If anyone wondered what escapist entertainment might look like in a world where no one can escape, the Golden Globes comedy/musical film and television nominations for 2020 — aka The Year Formerly Known as Normal — provide a handy showcase of examples of the phenomenon.
If the drama side of the Golden Globes is all about empowerment (“Nomadland”), outrage (“Promising Young Woman”) and social justice (“The Trial of Chicago 7”), the lighter side is all about crawling into the costumes of the past (“The Great,” “Emma”) or ducking into colorful foreign climes (“French Exit”) for adventures in love and explorations of friendship (“Emily in Paris”).
Starting with the most obvious in escapism first, there’s nothing like breaking free of reality and all the laws of nature that govern human existence. On the film front, Max Barbakow’s trippy time warp riff, “Palm Springs,” scored a huge sale to Hulu out of Sundance 2020 and has gone on to rack up plenty of plaudits, including Golden Globes nominations for best motion picture, comedy or musical and best actor in a motion picture, comedy or musical for Andy Samberg.
Over on the small screen front, the utterly loopy and completely delightful “Zoey’s Extraordinary Playlist” garnered the best actress in a television series, comedy or musical nom for breakout star Jane Levy. Because the idea of connecting to others through musical ESP is as good a pandemic fantasy as anyone’s come up with yet.
But not all escapist fantasies are created equal, and one doesn’t need to defy gravity or flee to an alternate space-time continuum for a good time in front of your favorite home screen. In a year when partying with friends and family members can get you fined, not to mention dead, the Golden Globes comedy nominations are packed with entertaining and good-natured excursions into that forbidden pastime known as “hanging out.”
The final season of Emmy comedy champ and plucky Canuck underdog series “Schitt’s Creek” turned a fish out of water story into a celebration of love, tolerance and friendship. Golden Globes voters felt the love and awarded the show nominations for best comedy or musical series, while also nomming Eugene Levy as best actor in a comedy or musical series and Catherine O’Hara as best actress in a comedy or musical series.

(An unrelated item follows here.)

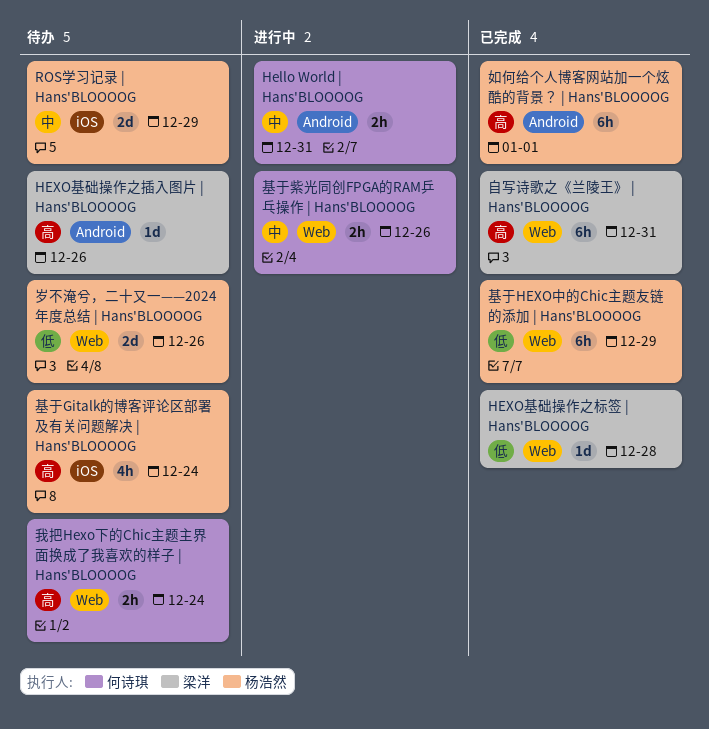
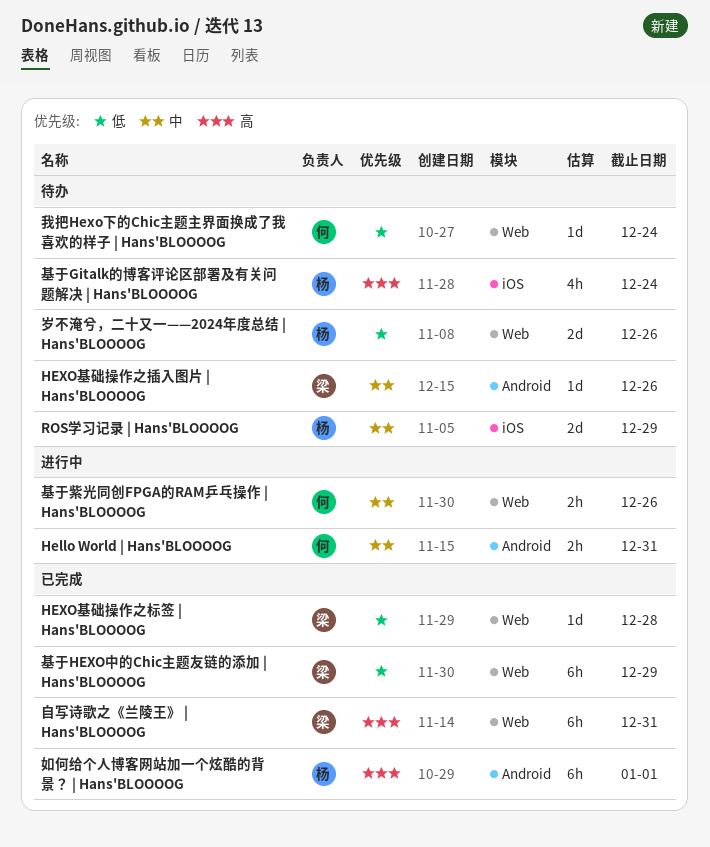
HEXO基础操作之插入图片 | Hans'BLOOOOG, priority: 高 -> 中
基于HEXO中的Chic主题友链的添加 | Hans'BLOOOOG, owner: 杨浩然 -> 梁洋
我把Hexo下的Chic主题主界面换成了我喜欢的样子 | Hans'BLOOOOG, priority: 高 -> 低
我把Hexo下的Chic主题主界面换成了我喜欢的样子 | Hans'BLOOOOG, estimate: 2h -> 1d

Wearing its LGBTQ heart on its musical theater sleeve, “The Prom” celebrated a gang of crackpot theater biz pals from the Big Apple who venture into the heartland in search of a cause they can exploit. Since no one can go to see New York theater or travel or hang with friends, “Prom” scored a triple whammy of escapist fantasy and garnered a best comedy or musical film nomination and a nomination for James Corden as best actor in a comedy or musical film.
And there’s probably no series more embodying the values of team spirit and simple human kindness than “Ted Lasso,” set in yet another land to which no one can travel and centered in another group activity, soccer, that no one can get out of the damn house and play without fear of Neighborhood COVID Watch patrols. “Lasso” got Golden Globes’ love in the categories of best comedy or musical TV series and best actor in a comedy or musical series for the wonderfully mustachioed and kind-hearted titular lead, winningly played by Jason Sudeikis.
Even the politics of the comedy or musical field are generally palatable, relatable and a playful departure from the tough realities of the past year. “Hamilton” continued winning praise for its potent reimagining of America’s founding and scoring Globe noms for best comedy or musical film and for Lin-Manuel Miranda’s now legendary lead turn.
As current as the most recent presidential election, in which the film actually played an important supporting role by highlighting Trump stalwart Rudy Giuliani’s strange proclivities and relaxation techniques, “Borat Subsequent Moviefilm” took audiences on a zany, but warm-hearted father-daughter journey through contemporary America. Their riotous rites of passage pic scored a best comedy or musical film nom and also won a best actor in a comedy or musical nom for star-writer-director Sacha Baron Cohen and a best actress nom for his incredible discovery (and Variety Actor to Watch) Maria Bakalova.
It can be debated by critics — or the extremely bored and stuck at home awards season watchers — as to whether the films and TV shows nominated for Golden Globes comedy and musical honors will be judged by history as ranking with the best of all time. But one thing is abundantly clear: none of us could have made it through the past year without the gifts of laughter and humanity they parachuted into our pandemically locked-down pads.